Limitations & Future Work¶

Overhead: GP hyperparameter refitting becomes the bottleneck for \(p > 100\). The method's cost is only justified when \(\nu\) is significantly more expensive than the GP overhead.
Pre-computed Games: Evaluation relied heavily on cached games. The "end-to-end" engineering limit of running this with real-time expensive functions (e.g., training LLMs) was not fully tested.
Sensitivity: US performing poorly suggests that this class of BED criteria is sensitive to the "symmetry/heterogeneity" of the game.
Future Directions: (i) Amortized/lazy hyperparameter refitting; (ii) Batch BED for multi-coalition selection; (iii) Extension to higher-order Shapley interaction indices.

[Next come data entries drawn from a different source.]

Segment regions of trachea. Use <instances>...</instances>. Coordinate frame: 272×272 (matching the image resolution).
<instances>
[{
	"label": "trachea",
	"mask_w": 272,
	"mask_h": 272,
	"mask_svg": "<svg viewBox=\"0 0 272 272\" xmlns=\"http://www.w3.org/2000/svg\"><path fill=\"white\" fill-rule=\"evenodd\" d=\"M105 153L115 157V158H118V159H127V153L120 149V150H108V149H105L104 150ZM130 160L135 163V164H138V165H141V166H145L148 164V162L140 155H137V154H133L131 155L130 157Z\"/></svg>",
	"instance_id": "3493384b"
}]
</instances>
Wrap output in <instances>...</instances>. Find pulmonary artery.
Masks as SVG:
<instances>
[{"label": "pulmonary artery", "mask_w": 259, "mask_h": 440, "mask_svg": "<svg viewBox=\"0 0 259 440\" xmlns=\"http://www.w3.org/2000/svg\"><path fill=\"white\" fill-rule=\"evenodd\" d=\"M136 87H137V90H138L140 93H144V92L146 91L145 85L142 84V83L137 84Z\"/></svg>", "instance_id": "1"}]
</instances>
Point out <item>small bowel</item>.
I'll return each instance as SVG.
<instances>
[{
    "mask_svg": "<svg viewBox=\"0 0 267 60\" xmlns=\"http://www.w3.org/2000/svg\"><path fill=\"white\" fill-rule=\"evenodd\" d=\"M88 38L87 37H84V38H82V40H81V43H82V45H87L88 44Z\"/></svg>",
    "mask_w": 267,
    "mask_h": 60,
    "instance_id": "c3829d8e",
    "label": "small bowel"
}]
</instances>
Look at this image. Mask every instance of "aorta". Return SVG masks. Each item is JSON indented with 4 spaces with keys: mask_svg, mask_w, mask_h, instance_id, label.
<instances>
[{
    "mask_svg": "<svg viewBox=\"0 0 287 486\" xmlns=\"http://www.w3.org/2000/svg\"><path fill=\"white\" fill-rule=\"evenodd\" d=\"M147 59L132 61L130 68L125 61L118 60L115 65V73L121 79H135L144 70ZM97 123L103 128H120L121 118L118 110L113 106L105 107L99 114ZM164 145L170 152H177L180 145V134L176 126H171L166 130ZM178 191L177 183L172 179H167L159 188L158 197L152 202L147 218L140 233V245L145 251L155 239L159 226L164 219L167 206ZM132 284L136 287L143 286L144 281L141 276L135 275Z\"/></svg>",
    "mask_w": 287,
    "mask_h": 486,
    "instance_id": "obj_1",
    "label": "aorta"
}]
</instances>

vs Kernel SHAP / Leverage SHAP / Regression MSR: These use fixed distributions; ShaplEIG is outcome-adaptive and targets SV Directly.
vs BayesSHAP (Slack 2021): BayesSHAP uses a Bayesian linear model + US. ShaplEIG upgrades to a GP for outcome-adaptivity and replaces US with EIG for SV.
vs Mitchell 2022 / Nguyen 2025 (GP+BQ for SV): Their kernels are often defined on permutations or data distributions and are typically fixed (non-adaptive). ShaplEIG defines the kernel on the coalition space and adapts hyperparameters.
vs Active Learning / ITL / EPIG: ShaplEIG avoids the nested MC pitfalls of standard BED by leveraging the linearity of SV to obtain a closed-form solution.

Rating¶

Novelty: ⭐⭐⭐⭐⭐ Introduces the GOODE perspective to SV estimation with original theoretical and algorithmic results.
Experimental Thoroughness: ⭐⭐⭐⭐ Solid coverage across 15 games and 4 tasks, though limited by the use of pre-computed values.
Writing Quality: ⭐⭐⭐⭐ Clear logical progression from BED theory to Shapley axioms and GP derivations.
Value: ⭐⭐⭐⭐ Provides a SOTA estimator for a specific but important high-cost scenario, with clear interfaces for related problems.